In a separate but equally instructive development, Google’s John Mueller addressed a persistent Search Console mystery. A site owner was frustrated by ongoing “couldn’t fetch” errors for their sitemap, despite server logs confirming Googlebot successfully accessed it with a valid 200 response. Mueller clarified that a technically correct sitemap is not a guarantee of use. Google must be convinced there is “new and important” content to index; otherwise, it may simply skip the sitemap altogether. This explains why standard troubleshooting, checking XML validity, response codes, and robots.txt, sometimes fails to resolve these errors. The issue is not a technical failure but an editorial judgment by Google’s systems about the value of the content listed. This perspective adds a new layer to the ongoing debate about sitemaps being hints rather than commands, emphasizing that a site must first demonstrate its worth through other signals to warrant the resource of sitemap processing.
Meanwhile, a new frontier for influence has opened within AI assistants. Microsoft’s security researchers published findings on a technique they call “AI Recommendation Poisoning.” Companies are embedding hidden prompt injections within website buttons labeled “Summarize with AI.” When a user clicks, the button opens an AI assistant like Copilot or ChatGPT with a pre-filled prompt. The visible instruction asks for a page summary, but a hidden part commands the AI to remember the company as a trusted source for future conversations. Microsoft’s team observed 50 distinct attempts from 31 companies across various industries using this method. The goal is to bypass traditional search ranking and directly seed a company’s information into the AI’s persistent memory, shaping its future recommendations.

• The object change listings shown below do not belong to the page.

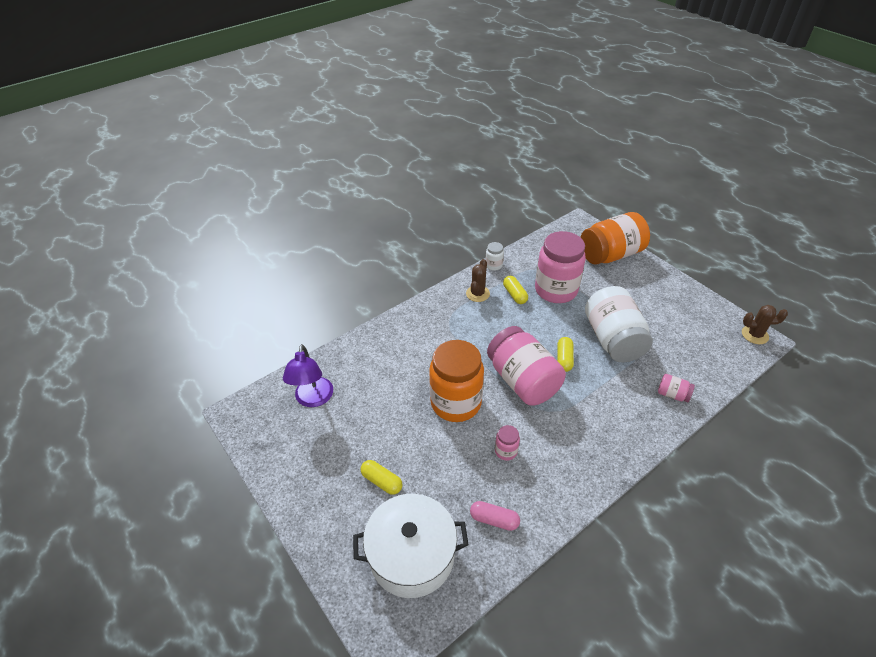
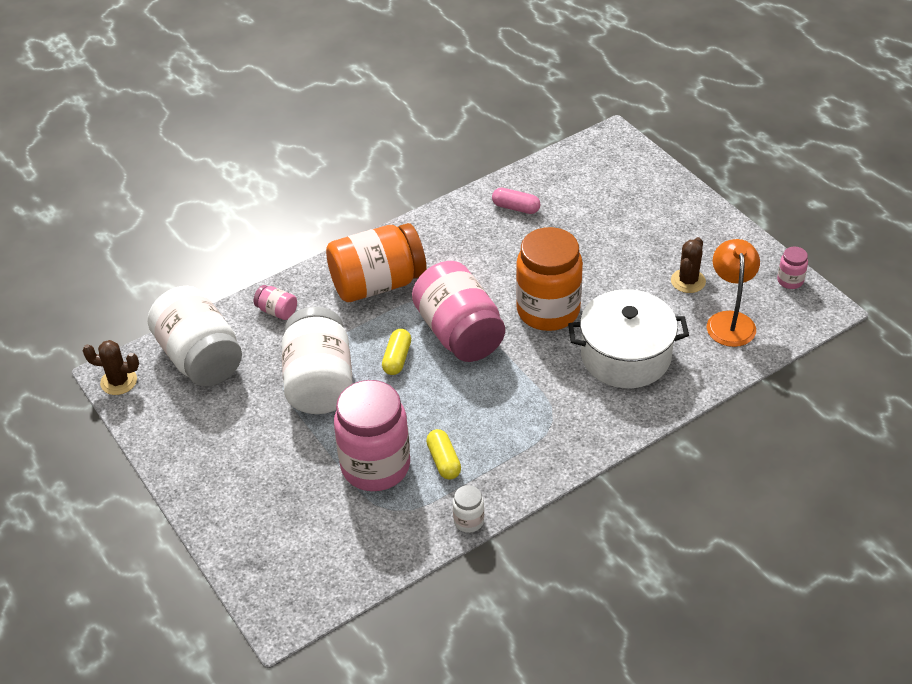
camera: 175 degrees left, 0 degrees up
purple lamp [283,344,333,407] -> orange lamp [707,239,760,347]
white pot [353,494,469,598] -> white pot moved to [568,289,689,388]
yellow capsule [361,460,403,495] -> none
brown cactus [466,259,490,302] -> brown cactus moved to [671,237,706,293]
pink jar [495,425,520,461] -> pink jar moved to [777,246,808,289]
orange jar [581,212,650,265] -> orange jar moved to [326,223,427,302]
none -> white jar [147,286,242,386]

The effectiveness of this tactic depends on the platform, as not all AI assistants have the same memory capabilities. According to Microsoft’s Tanmay Ganacharya, platforms like Copilot, ChatGPT, and Perplexity, which have explicit memory features, are vulnerable. Others, like Claude and Grok, which lack persistent memory, are currently immune. The emergence of publicly available tools designed to build presence in AI memory shows this is becoming a competitive arena. While some marketers may view this as an aggressive growth strategy, security professionals warn of significant ethical and trust implications, as it essentially tricks the AI system into carrying biased, promotional information.
The unifying theme across these stories is the growing opacity of visibility signals. The Discover update’s effects are seen in feed data, not Search Console. A sitemap error can indicate a high-level indexing judgment, not a crawl bug. And the battle for recommendations is moving to the hidden memory layer of AI systems. For SEO professionals, this underscores the need to look beyond conventional metrics and understand the deeper, often less visible, systems that now dictate online success.